Dear Dr. Roach: Please discuss low sodium? My last blood sodium shows 129 on a scale of 136 to 146. I have been on a 50-mg hydrochlorothiazide water tab once a day for 15 years, along with two benazepril 40-mg tabs each day. My sodium has been running 129 to 133 for five years. I am 71.


Dear S.G.: The diuretic hydrochlorothiazide is a very common cause of low sodium levels. With HCTZ, especially at the higher 50-mg dose and especially in the elderly, the kidney is unable to get rid of all the free water we drink, and the sodium in the urine can exceed the sodium in blood, leading to a lowering of the blood sodium level. The body will reach a new set point for sodium, as yours has done for at least the past five years.

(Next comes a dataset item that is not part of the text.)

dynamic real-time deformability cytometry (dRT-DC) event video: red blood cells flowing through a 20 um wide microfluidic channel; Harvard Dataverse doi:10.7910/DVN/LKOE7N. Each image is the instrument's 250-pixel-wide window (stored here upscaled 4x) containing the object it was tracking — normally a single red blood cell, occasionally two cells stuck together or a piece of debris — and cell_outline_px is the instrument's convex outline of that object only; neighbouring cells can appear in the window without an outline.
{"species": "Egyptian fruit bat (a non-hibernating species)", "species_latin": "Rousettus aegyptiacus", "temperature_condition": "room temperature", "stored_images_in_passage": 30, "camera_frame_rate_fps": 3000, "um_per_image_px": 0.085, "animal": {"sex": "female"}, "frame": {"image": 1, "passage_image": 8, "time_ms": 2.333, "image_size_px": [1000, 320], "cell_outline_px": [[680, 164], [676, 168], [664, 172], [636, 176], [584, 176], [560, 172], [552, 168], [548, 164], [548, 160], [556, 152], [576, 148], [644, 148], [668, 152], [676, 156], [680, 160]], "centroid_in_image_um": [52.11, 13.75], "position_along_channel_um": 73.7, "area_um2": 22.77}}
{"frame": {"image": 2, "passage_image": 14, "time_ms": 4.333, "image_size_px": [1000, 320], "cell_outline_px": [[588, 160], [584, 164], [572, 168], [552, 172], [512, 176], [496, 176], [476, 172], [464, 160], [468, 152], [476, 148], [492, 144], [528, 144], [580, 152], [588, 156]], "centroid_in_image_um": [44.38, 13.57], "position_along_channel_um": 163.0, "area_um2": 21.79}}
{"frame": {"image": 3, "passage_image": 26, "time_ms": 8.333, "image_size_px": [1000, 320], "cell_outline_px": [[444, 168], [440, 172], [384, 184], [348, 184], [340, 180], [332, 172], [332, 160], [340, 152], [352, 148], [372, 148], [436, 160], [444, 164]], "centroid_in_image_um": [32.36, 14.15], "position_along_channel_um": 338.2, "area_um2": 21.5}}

It’s important to note that low sodium levels are NOT treated by increasing dietary sodium. That would counteract the blood pressure effect of the diuretic. Since low sodium is almost always about excess water, treatment, if necessary, must either deal with the underlying problem or reduce water intake.

In your case, with very mild, apparently asymptomatic and stable low sodium, I would talk to your doctor about whether a lower dose of the HCTZ, or changing it for a different class of medication, is necessary.

In people with very severely low sodium levels, raising them too quickly can cause severe neurologic disease, so these are corrected slowly, under observation.

Dear Dr. Roach: My sister has had rectal prolapse for two years. She does not exercise or walk regularly, and eats TV dinners. She takes stool softeners. She is afraid of surgery. The rectal prolapse is getting harder to retract back. I am worried because she is losing weight. What is the cause? What are the outcomes with surgery?


Dear I.T.: Rectal prolapse is the protrusion of the rectum through the anal opening. It happens most often in older women, and often is complicated by pain, bleeding, constipation and incontinence. It can have a dramatic effect on overall quality of life. It is caused by weakness in the pelvic floor, which is most common in women with multiple children and in people with chronic constipation and straining. Severe rectal prolapse is most common in people with dementia or stroke.

There are few treatments outside surgery, but these include a healthy diet (not TV dinners) and plenty of water and fiber. There are several surgical treatments, which generally have a good success rate and low rates of recurrence, but pose significant risk for complications of incontinence and constipation, though this depends on the function of the bowel prior to surgery. It takes several weeks to recover from the surgery. Odds are, however, that surgery is likely to improve your sister’s quality of life, perhaps dramatically so.